• **What you will do**
Leave out the pictures and return every entry exactly as it appears.

• **Listed records**
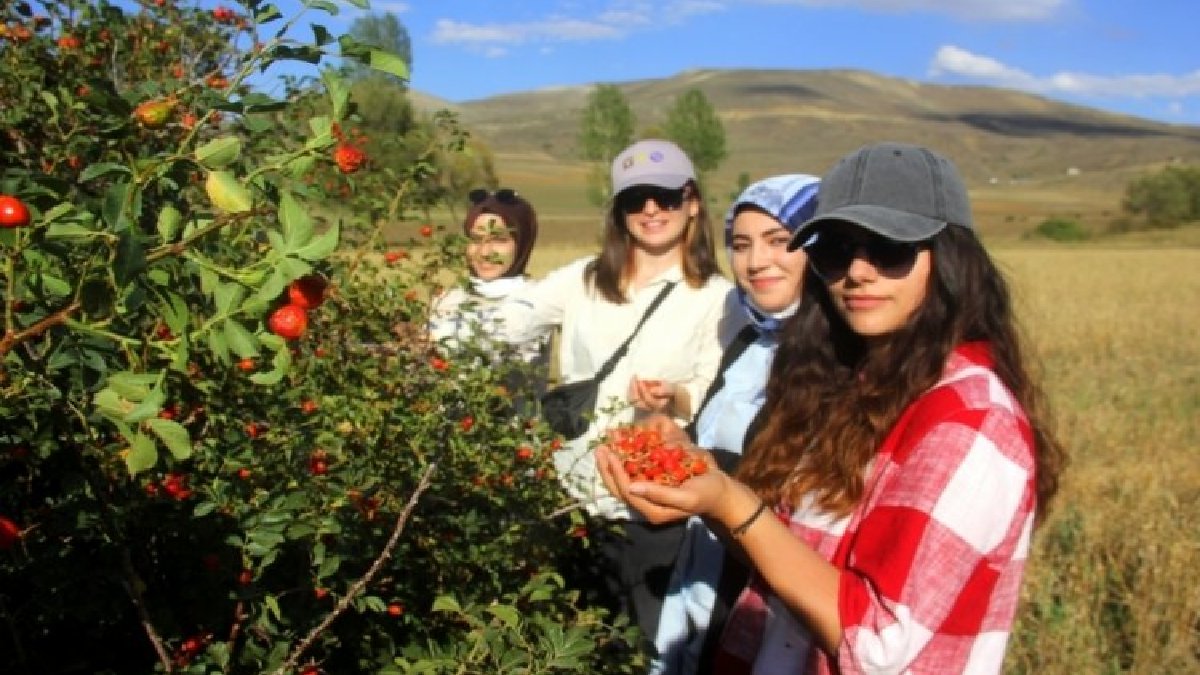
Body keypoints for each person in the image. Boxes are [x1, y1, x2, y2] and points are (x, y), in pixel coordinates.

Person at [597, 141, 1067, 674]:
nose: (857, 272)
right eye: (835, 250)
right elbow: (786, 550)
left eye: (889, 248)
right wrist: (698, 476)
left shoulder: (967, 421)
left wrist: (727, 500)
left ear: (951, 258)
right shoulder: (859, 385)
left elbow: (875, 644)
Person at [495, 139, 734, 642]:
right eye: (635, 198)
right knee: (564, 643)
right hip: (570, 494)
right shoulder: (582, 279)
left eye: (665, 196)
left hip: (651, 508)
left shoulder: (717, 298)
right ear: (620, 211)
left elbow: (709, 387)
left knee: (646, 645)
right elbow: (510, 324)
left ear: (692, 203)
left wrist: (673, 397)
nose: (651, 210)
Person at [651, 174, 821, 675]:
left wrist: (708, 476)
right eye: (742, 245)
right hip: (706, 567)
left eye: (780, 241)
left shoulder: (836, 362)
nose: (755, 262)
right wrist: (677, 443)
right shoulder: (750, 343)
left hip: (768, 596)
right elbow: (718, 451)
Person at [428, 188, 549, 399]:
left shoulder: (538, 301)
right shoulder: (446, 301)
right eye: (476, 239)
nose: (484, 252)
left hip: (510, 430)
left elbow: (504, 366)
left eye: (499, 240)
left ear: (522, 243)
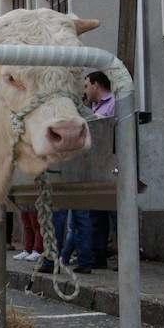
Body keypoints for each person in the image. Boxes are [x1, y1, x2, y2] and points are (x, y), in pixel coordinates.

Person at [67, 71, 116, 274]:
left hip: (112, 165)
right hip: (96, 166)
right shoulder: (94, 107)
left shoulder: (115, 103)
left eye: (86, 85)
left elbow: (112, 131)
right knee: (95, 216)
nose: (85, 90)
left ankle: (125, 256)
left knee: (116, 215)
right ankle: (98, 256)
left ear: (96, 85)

• **Task response**
Body keypoints for each person in the image. Boxes are [x1, y1, x2, y2] and points are (x, y), in pixel coordinates.

Person at [597, 141, 1067, 674]:
nose: (857, 272)
right eye: (835, 250)
right elbow: (786, 550)
left eye: (889, 248)
right wrist: (698, 476)
left shoulder: (967, 421)
left wrist: (727, 500)
left ear: (951, 258)
right shoulder: (859, 385)
left elbow: (875, 644)
Person at [495, 139, 734, 642]:
right eye: (635, 198)
right knee: (564, 643)
right hip: (570, 494)
right shoulder: (582, 279)
left eye: (665, 196)
left hip: (651, 508)
left shoulder: (717, 298)
right ear: (620, 211)
left elbow: (709, 387)
left knee: (646, 645)
right elbow: (510, 324)
left ear: (692, 203)
left wrist: (673, 397)
nose: (651, 210)
Person at [651, 174, 821, 675]:
left wrist: (708, 476)
right eye: (742, 245)
right hip: (706, 567)
left eye: (780, 241)
left shoulder: (836, 362)
nose: (755, 262)
right wrist: (677, 443)
right shoulder: (750, 343)
left hip: (768, 596)
right elbow: (718, 451)
Person at [428, 188, 549, 399]:
left shoulder: (538, 301)
right shoulder: (446, 301)
right eye: (476, 239)
nose: (484, 252)
left hip: (510, 430)
left elbow: (504, 366)
left eye: (499, 240)
left ear: (522, 243)
Body keypoints for each person in the image. Boxes are [x1, y1, x2, y2] and points are (x, y), in pixel coordinates.

Person at [67, 71, 116, 274]:
left hip: (112, 165)
right hip: (96, 166)
right shoulder: (94, 107)
left shoulder: (115, 103)
left eye: (86, 85)
left elbow: (112, 131)
right knee: (95, 216)
nose: (85, 90)
left ankle: (125, 256)
left knee: (116, 215)
right ankle: (98, 256)
left ear: (96, 85)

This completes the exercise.